Here are some simple, but effective ways to do it.
If you are able, I would do my best to try and see everyone in your work group everyday. That means that you will have to get up from behind your desk and tour through the department As you go through your department, acknowledge them. This does not mean, just a head nod, or a casual wave. It means say something to them, even if it is how was your weekend? Or maybe, something less engaging like, thanks for your hard work. But be specific, and do not do and say the exact same thing everyday.
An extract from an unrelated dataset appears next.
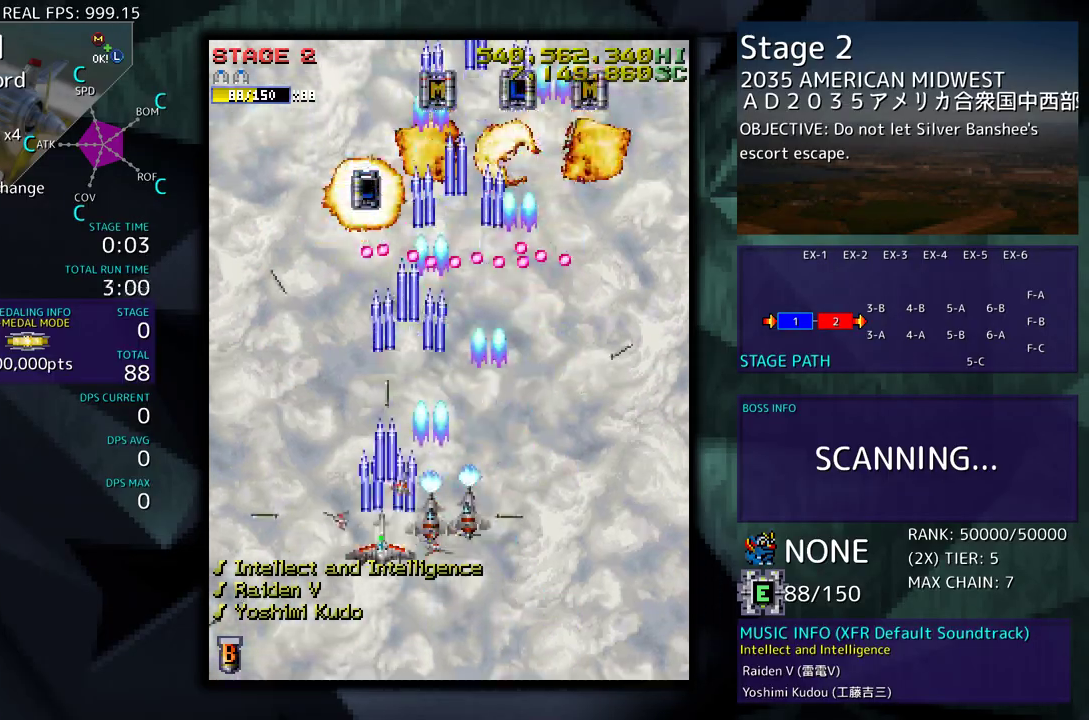
{"buttons": ["DPAD_UP"], "events": [[17, "DPAD_DOWN", "up"], [67, "DPAD_UP", "down"], [500, "DPAD_LEFT", "up"]]}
Others things you can do are to have pot lucks, a generic monthly birthday cake for those having a birthday in that month, bring a desert day, fun days where you do some crazy activity like blind folding someone and they have to navigate a maze by following the direction of a team mate, and so on.
Acknowledge good work, whether it is performed by the entire team or individually. Don't over look this effective tool! Nothing worse than working hard day after day and no one acknowledges your work. I would do this verbally on a consistent basis, and more formally with letters and/or plaques on more significant accomplishments. The point is to let them know you are seeing what they do, and not just the negative things. You may give them time off, gift certificates, or even cash awards.
Now we can go on and on, but the point is that trust is not just built on the words that come out of your mouth, but your overall actions.
Ask yourself again, do you meet their needs? What are their needs?
Once you establish that trust, the work group will truly begin to move forward. Everything from changes in processes to asking for volunteers will be so much easier.
Trust and respect go together. Earning it takes time, dedication and hard work.
Thank you and May God Bless You!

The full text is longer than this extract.